Indeed, it is rather difficult to find anybody not affiliated with an interest group who opposes McConnell. Helvidius at Ex Post thinks he isn't "necessarily committed to the text and history of the Constitution," which is an absurd charge--McConnell might be the single foremost originalist/textualist in American academia today. Check out some of the titles in his C.V.:
The Right to Die and the Jurisprudence of Tradition, 1997 Utah Law Review 665.
Segregation and the Original Understanding--A Reply to Professor Maltz, 13 Constitutional Commentary 233 (1996).
Originalism and the Desegregation Decisions, 81 Virginia Law Review 947 (1995).
The Originalist Justification for Brown: A Reply to Professor Klarman, 81 Virginia Law Review 1937 (1995).
Nope, nothing that even smacks of Originalism in that list.
Generally, the few people who do oppose him simply don't think he's conservative enough.

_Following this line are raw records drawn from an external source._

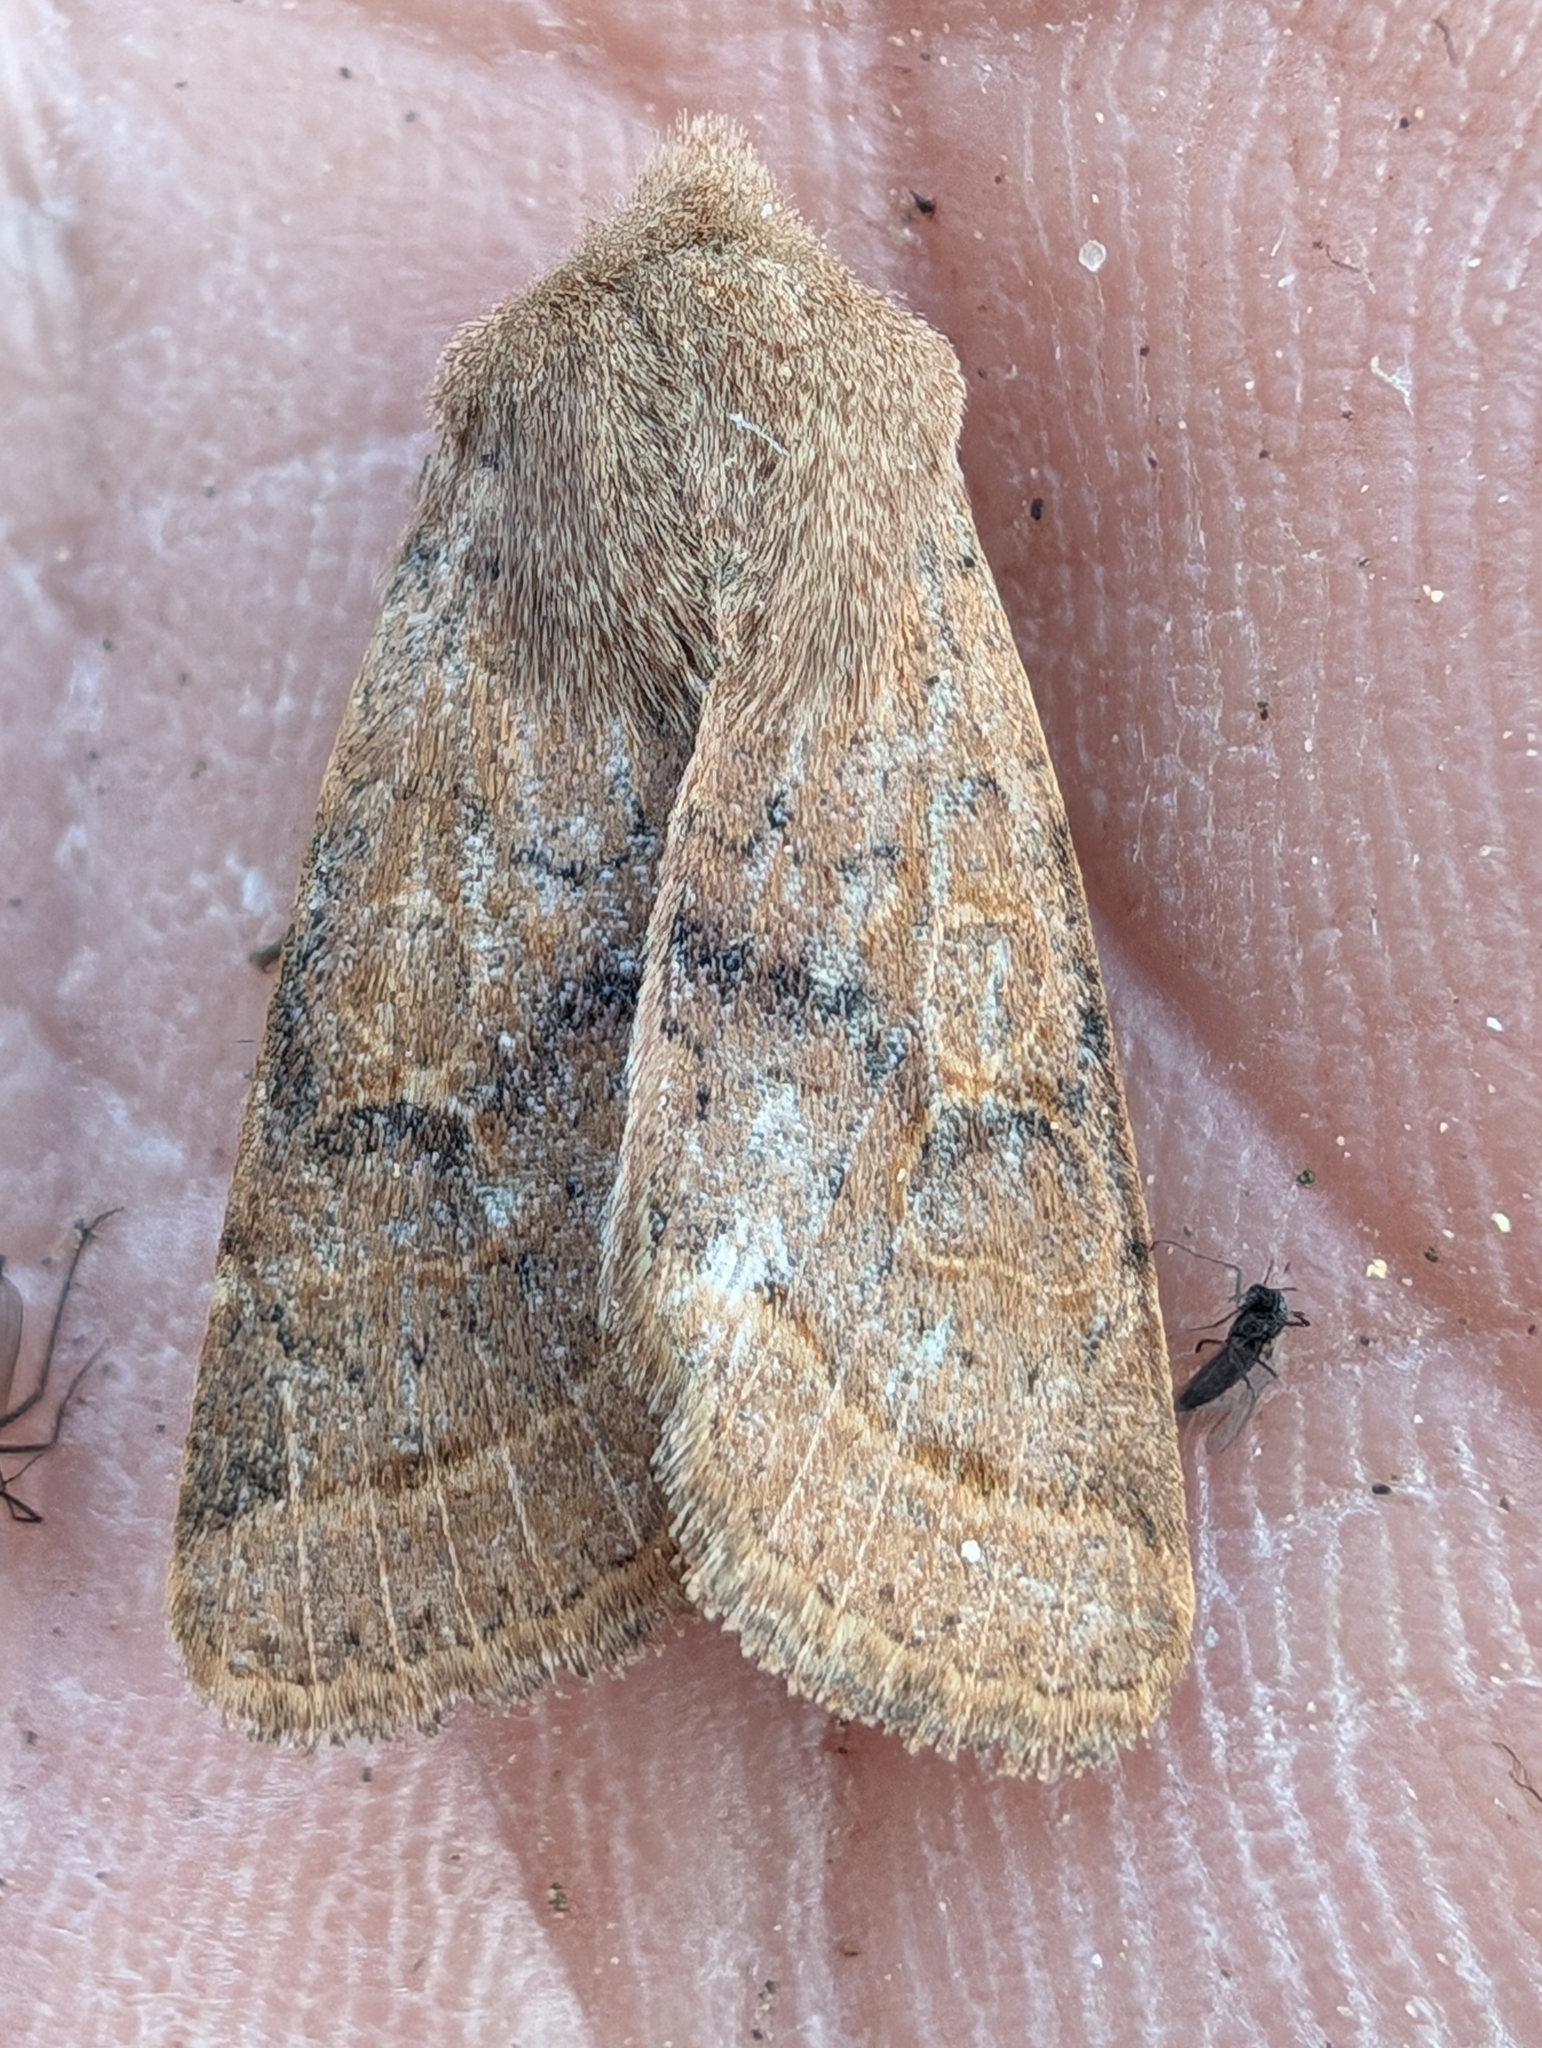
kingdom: Animalia
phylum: Arthropoda
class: Insecta
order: Lepidoptera
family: Noctuidae
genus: Orthosia
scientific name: Orthosia cerasi
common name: Common quaker
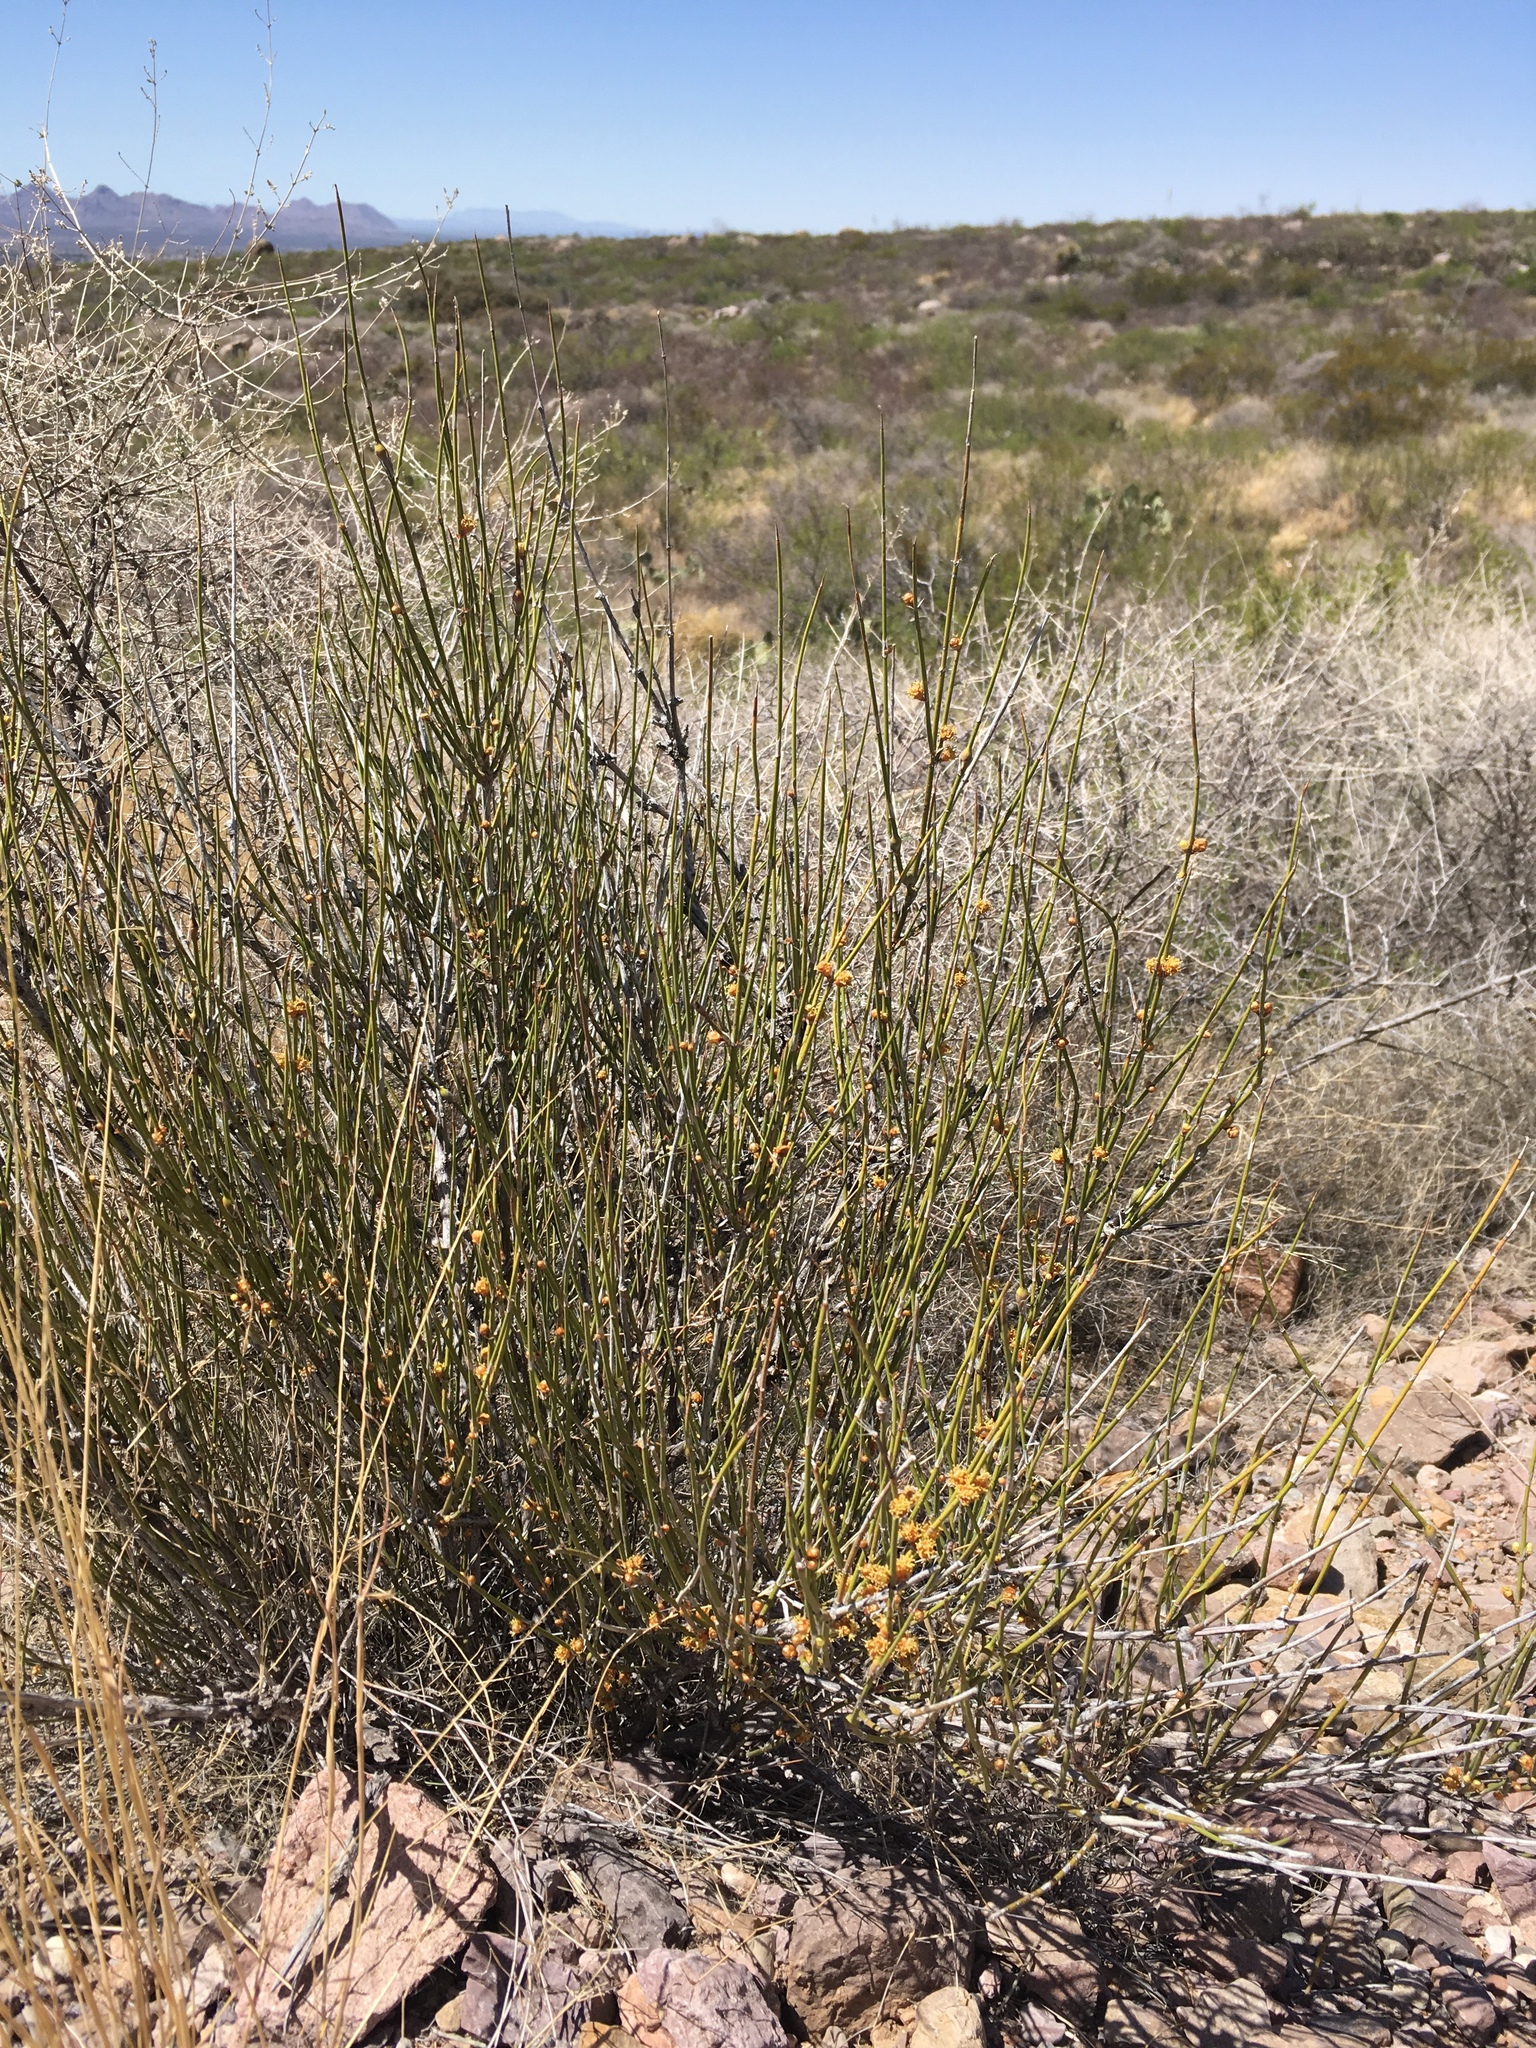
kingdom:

They cloak it behind terminology like "originalism" and "textualism," but McConnell is proof that "following the text" doesn't always mean following the GOP talking points. What this crowd wants is a conservative activist, pure and simple.
But amongst much of the principled right (and left, especially those which have resigned themselves to the fact that yes, Bush is going to nominate a conservative), McConnell is an excellent choice.
I hope nobody tells President Bush I said that--nothing is more likely to doom McConnell's nomination than hearing that liberals won't scream bloody murder about it.